What is being asked:
Across the entries that follow, tally every line holding the word "provide" and reply with the count alone.

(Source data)
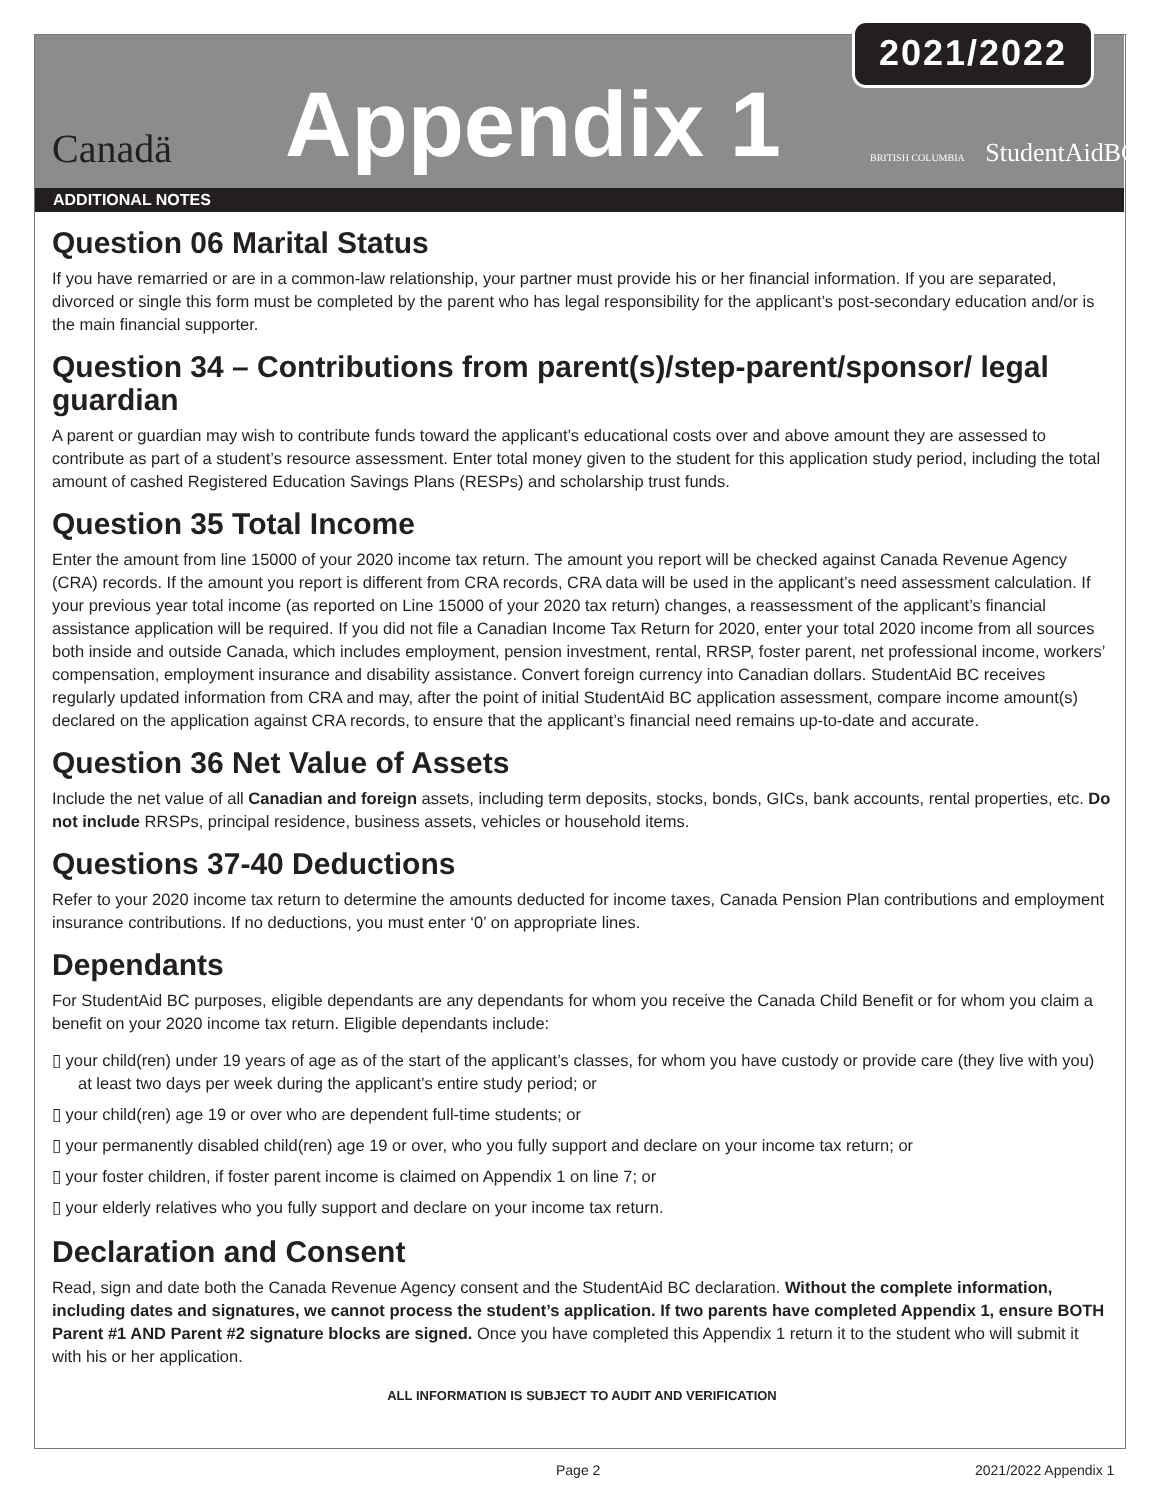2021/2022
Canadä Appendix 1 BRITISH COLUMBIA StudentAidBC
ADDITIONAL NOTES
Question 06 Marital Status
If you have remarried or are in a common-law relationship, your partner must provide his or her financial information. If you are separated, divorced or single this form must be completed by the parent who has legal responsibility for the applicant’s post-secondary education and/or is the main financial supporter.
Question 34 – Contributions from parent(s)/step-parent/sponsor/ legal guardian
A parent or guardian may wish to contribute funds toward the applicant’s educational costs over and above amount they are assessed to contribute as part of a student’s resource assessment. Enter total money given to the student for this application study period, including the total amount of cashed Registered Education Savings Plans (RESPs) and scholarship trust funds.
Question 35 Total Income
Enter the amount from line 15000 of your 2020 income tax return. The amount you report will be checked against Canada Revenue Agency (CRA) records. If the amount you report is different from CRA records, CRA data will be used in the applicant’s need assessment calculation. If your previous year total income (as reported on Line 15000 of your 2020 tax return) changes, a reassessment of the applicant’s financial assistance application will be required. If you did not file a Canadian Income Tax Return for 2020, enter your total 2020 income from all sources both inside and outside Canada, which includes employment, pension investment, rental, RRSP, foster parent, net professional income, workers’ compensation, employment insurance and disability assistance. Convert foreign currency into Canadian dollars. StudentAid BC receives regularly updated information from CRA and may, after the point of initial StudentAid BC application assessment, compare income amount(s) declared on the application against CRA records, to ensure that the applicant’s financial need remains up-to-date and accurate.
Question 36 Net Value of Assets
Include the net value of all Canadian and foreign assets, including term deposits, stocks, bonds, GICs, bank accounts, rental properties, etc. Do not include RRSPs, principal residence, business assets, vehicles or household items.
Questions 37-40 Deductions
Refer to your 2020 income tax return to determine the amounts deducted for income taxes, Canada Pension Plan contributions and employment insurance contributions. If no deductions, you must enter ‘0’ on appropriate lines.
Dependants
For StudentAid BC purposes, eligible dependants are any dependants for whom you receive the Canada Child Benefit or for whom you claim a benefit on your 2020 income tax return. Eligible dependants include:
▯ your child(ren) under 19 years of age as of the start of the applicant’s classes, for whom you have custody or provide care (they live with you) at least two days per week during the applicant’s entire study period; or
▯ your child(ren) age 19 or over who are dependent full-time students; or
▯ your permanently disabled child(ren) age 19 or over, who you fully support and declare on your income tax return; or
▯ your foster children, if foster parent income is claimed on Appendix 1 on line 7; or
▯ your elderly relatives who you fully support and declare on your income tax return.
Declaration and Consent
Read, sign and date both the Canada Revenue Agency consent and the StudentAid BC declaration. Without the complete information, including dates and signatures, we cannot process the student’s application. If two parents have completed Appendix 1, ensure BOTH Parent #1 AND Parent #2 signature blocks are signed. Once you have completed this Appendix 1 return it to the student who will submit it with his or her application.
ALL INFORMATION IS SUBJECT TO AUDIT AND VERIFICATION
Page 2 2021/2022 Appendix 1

Solution:
2